Menurutnya, penyimpangan ini merupakan salah satu bentuk dari upaya yang dilakukan secara berlanjut untuk mendapatkan keuntungan dengan merugikan keuangan bank yang berujung pada kerugian negara. "Keseluruhan penyimpangan sementara ini telah berjumlah 62 buah," ungkapnya.
Dari jumlah tersebut, dia merinci, sebanyak 16 penyimpangan terungkap dalam operasional Bank CIC serta proses akusisi dan merger. "Kami kan proses investigatif ini mulai dari bank CIC, dan ketahuan kalau ada penyimpangan di sana," ujarnya.

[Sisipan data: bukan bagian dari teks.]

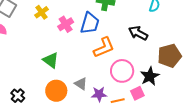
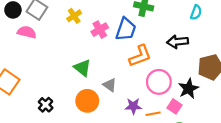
black arrow: (138, 33) -> (178, 42), turned -36
gray triangle: (81, 84) -> (110, 85), moved
pink square: (137, 93) -> (175, 106), turned -32

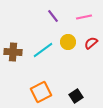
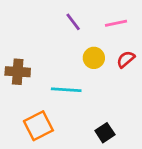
cyan line: (43, 50) -> (66, 90), moved, turned 40
orange square: (41, 92) -> (38, 126), moved

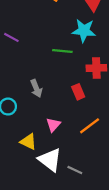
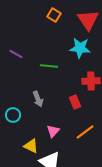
green line: (62, 51) -> (49, 66), moved

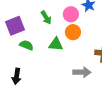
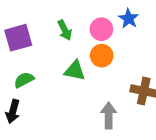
green semicircle: (26, 45) -> (24, 80), moved, turned -56
gray arrow: (82, 72) -> (109, 115), turned -96

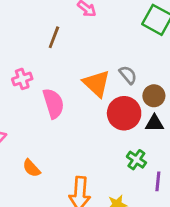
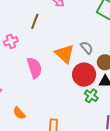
pink cross: (22, 79) -> (11, 41), moved
green cross: (136, 160) -> (91, 96), moved

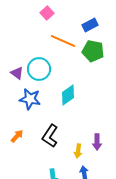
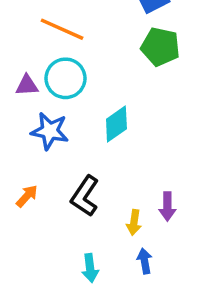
orange line: (63, 41) -> (62, 29), moved
purple triangle: (17, 73) -> (27, 85), turned -40

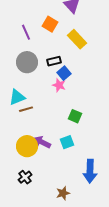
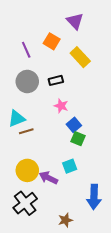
blue square: (64, 73) -> (74, 125), moved
purple arrow: (42, 142) -> (48, 178), moved
black cross: (25, 177) -> (25, 203), size x1.6

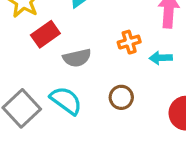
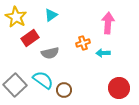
brown circle: (121, 97) -> (64, 90), moved

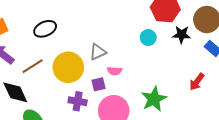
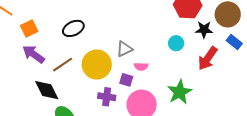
cyan circle: (148, 38) -> (176, 43), moved
red arrow: (197, 82) -> (208, 58), moved, size x1.4
purple square: (99, 84) -> (126, 80), turned 32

Kemudian, sebanyak 25 penyimpangan terjadi saat merger Bank Century, sebanyak delapan penyimpangan terkait dengan pemberian Fasilitas Pinjaman Jangka Pendek atau FPJP kepada Bank Century dan sebanyak 13 penyimpangan dalam penetapan Bank Century sebagai Bank gagal berdamapak sistemik.
Di sisi lain, Fraksi Partai Hanura juga mengungkapkan sepuluh pihak yang diduga kuat ikut bertanggungjawab dalam kasus ini. "Pihak yag diduga bertanggungjawab itu terkait dengan indikasi adanya tindak pidana korupsi," tuturnya.
Sepuluh pihak yang diduga bertanggungjawab versi Fraksi Hanura tersebut, antara lain, manajemen Bank CIC, manajemen Century lama, manajemen Century baru, pejabat Bank Indonesia periode akusisi dan merger, pejabat BI periode pascamerger dan pemberian FPJP, pejabat BI dalam proses pemberian Penyertaan Modal Sementara atau PMS. Kemudian Pejabat Komite Stabilitas Sektor Keuangan atau KSSSK, pejabat Unit Kerja Presiden untuk Pengelolaan Program dan Reformasi (UKP3R) Marsilam Simanjutak, pejabat Komite Koordinasi, dan pejabat Lembaga Penjamin Simpanan.